— GIVEN DATA —
+++
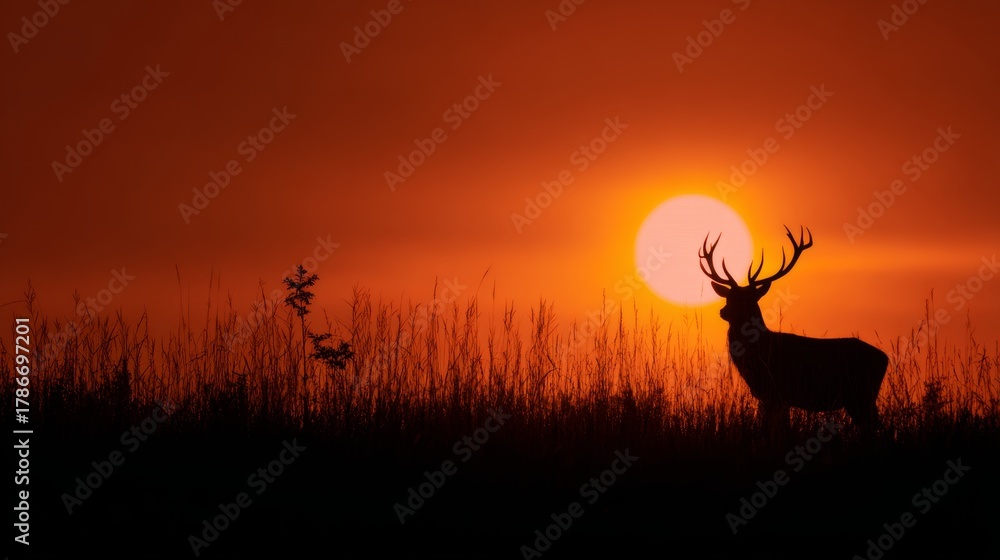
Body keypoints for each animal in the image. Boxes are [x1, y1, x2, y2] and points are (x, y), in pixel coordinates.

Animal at [699, 225, 888, 436]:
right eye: (728, 297)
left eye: (748, 299)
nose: (723, 311)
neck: (760, 352)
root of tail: (885, 358)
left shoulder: (778, 393)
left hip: (861, 394)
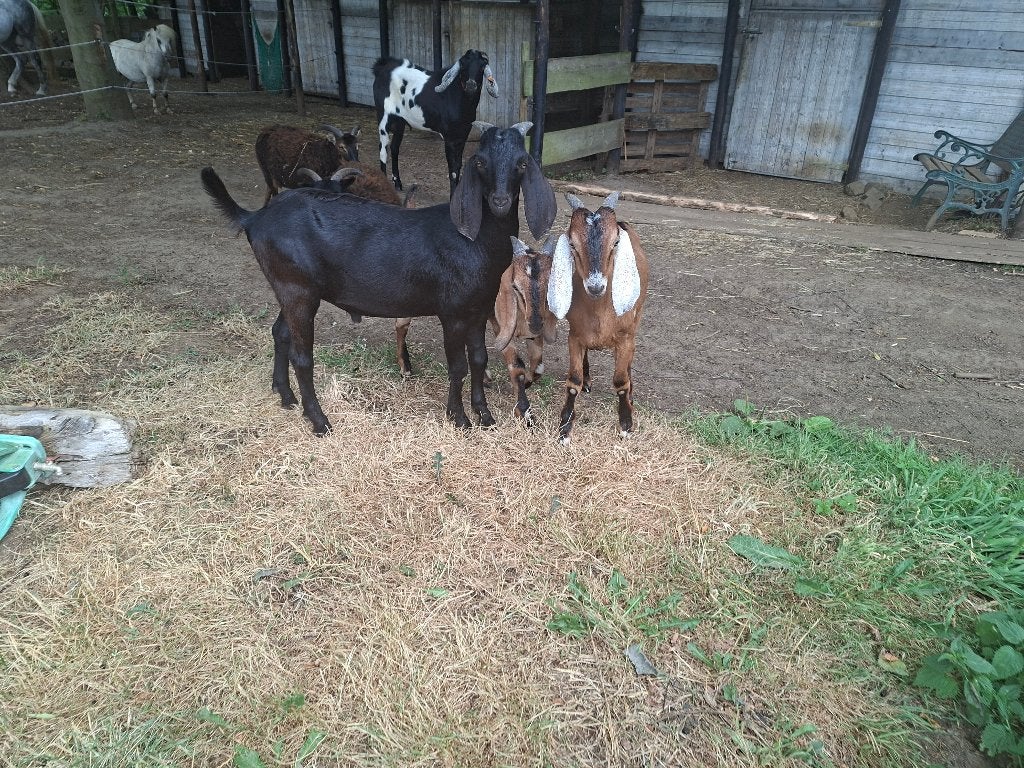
+++
— TASK —
Reproduce all the entries that precede this task, word for word, minus any pictures.

— EXERCISE SOLUTION —
Body keypoints for each animal in the image. Boxes are [x1, y1, x2, y2] and points are (x, y), in pixel coordinates.

Animal at [699, 225, 888, 436]:
right eye: (728, 297)
left eye: (748, 299)
nose: (723, 311)
neck: (760, 352)
root of tail: (885, 358)
left shoulder: (778, 393)
left hip: (861, 394)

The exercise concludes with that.